Interpretationsansätze
- Herz der Finsternis kann und soll als Kolonialismuskritik verstanden werden: Die Zustände im durch die Kolonialherren ausgebeuteten Afrika sind so grauenvoll und hoffnungslos, dass sie die Vorstellung einer realen Hölle hervorrufen.
- Auf einer tieferen Ebene kann der Roman aber auch als eine Reflexion über den menschlichen Existenzkampf angesehen werden.

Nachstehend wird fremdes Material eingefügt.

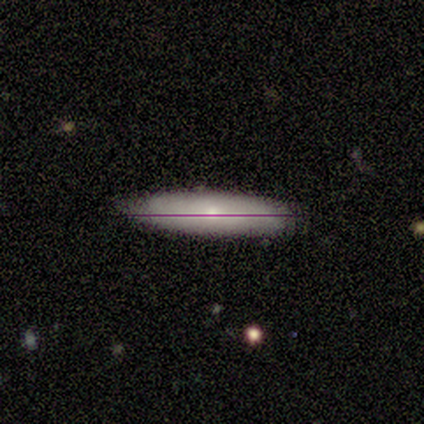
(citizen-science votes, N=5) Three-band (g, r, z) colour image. It shows a featured or disk galaxy (40%, tied with star or artifact) with a strong bar (50%, tied with weak), medium (100%) spiral arms (50%, tied with no) and a small central bulge (100%). Merging: none (100%).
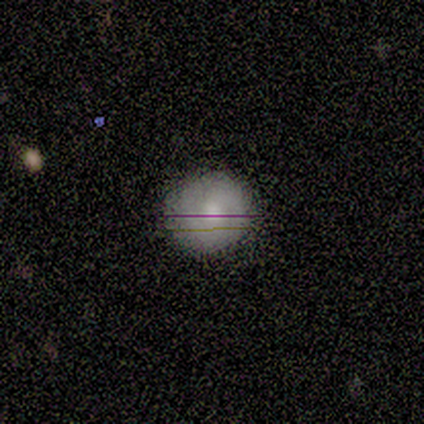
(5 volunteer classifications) smooth_or_featured: featured or disk (p=0.60) [alt: smooth p=0.20]
disk_edge_on: no (p=1.00)
bar: no (p=0.67) [alt: weak p=0.33]
has_spiral_arms: yes (p=1.00)
spiral_winding: tight (p=1.00)
spiral_arm_count: can't tell (p=0.67) [alt: 2 p=0.33]
bulge_size: moderate (p=0.67) [alt: small p=0.33]
merging: none (p=0.75) [alt: major disturbance p=0.25]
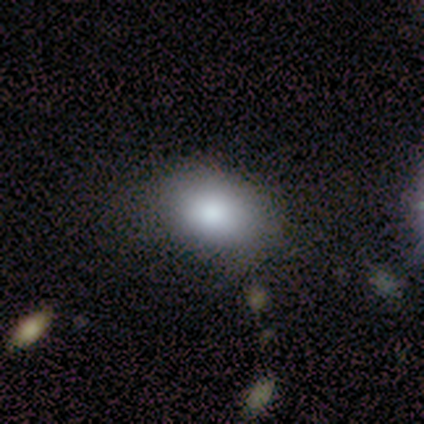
smooth_or_featured: smooth (p=0.60) [alt: featured or disk p=0.20]
how_rounded: in between (p=1.00)
merging: none (p=0.50) [alt: minor disturbance p=0.25]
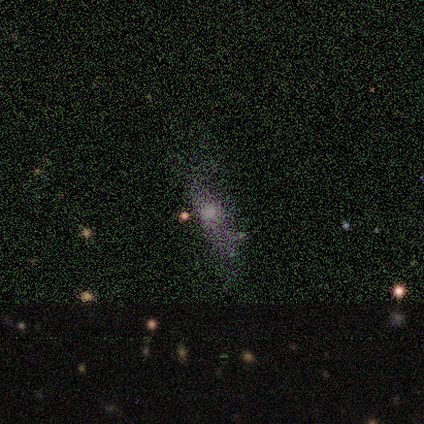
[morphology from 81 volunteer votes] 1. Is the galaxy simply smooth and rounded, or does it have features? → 38% star or artifact, 35% smooth, 27% featured or disk.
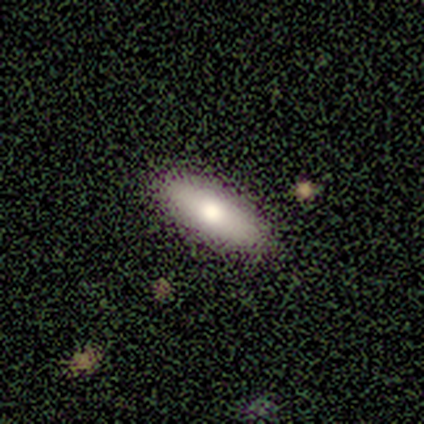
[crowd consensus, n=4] A smooth galaxy with no disk features (75%) that is in between round and cigar-shaped (67%). Merging: none (100%).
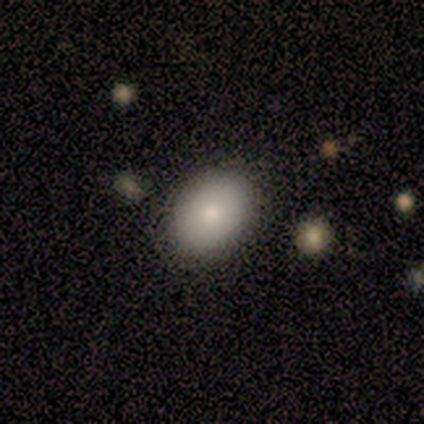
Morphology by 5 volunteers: Smooth or featured? smooth (60%)
How rounded? in between (100%)
Merging? none (60%)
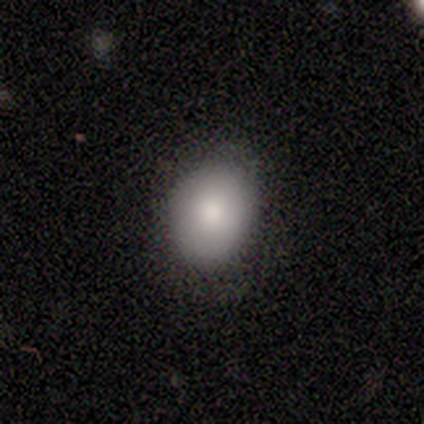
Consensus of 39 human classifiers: smooth_or_featured: smooth (p=0.87) [alt: star or artifact p=0.08]
how_rounded: in between (p=0.62) [alt: round p=0.35]
merging: none (p=0.58) [alt: minor disturbance p=0.39]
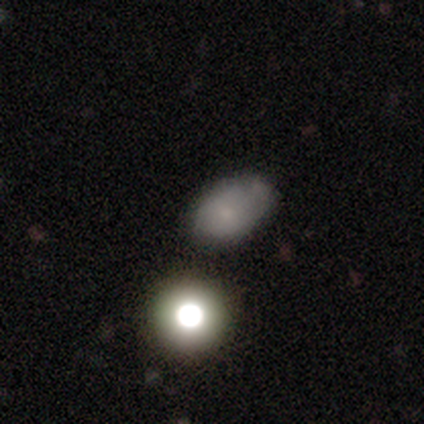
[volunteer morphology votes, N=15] type=smooth (73%); roundness=in between (91%); merging=none (42%, tied with minor disturbance).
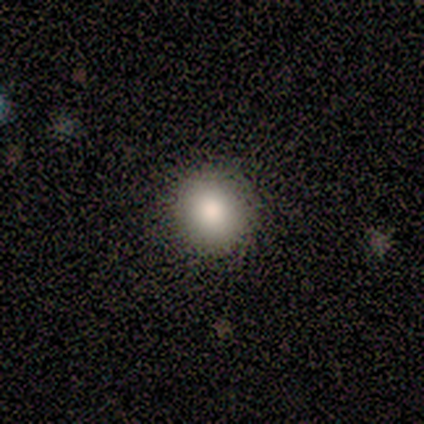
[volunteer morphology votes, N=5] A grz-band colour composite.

Er zeigt, wie sich der Mensch und die Menschlichkeit in extremen Situationen bewähren – oder eben nicht.
- Der skeptische und dem Humanitären verpflichtete Marlow trifft auf seiner Reise im Grunde nur zwei Arten von Europäern: brutale Habgierige (die Angehörigen der Handelsgesellschaft) oder Verrückte (der junge Aristokrat und der Russe). Seine Erwartung, mit Kurtz jemandem zu begegnen, der sich trotz der Umstände positiv behaupten kann, wird enttäuscht: Kurtz erscheint im Gegenteil als Inkarnation des Bösen.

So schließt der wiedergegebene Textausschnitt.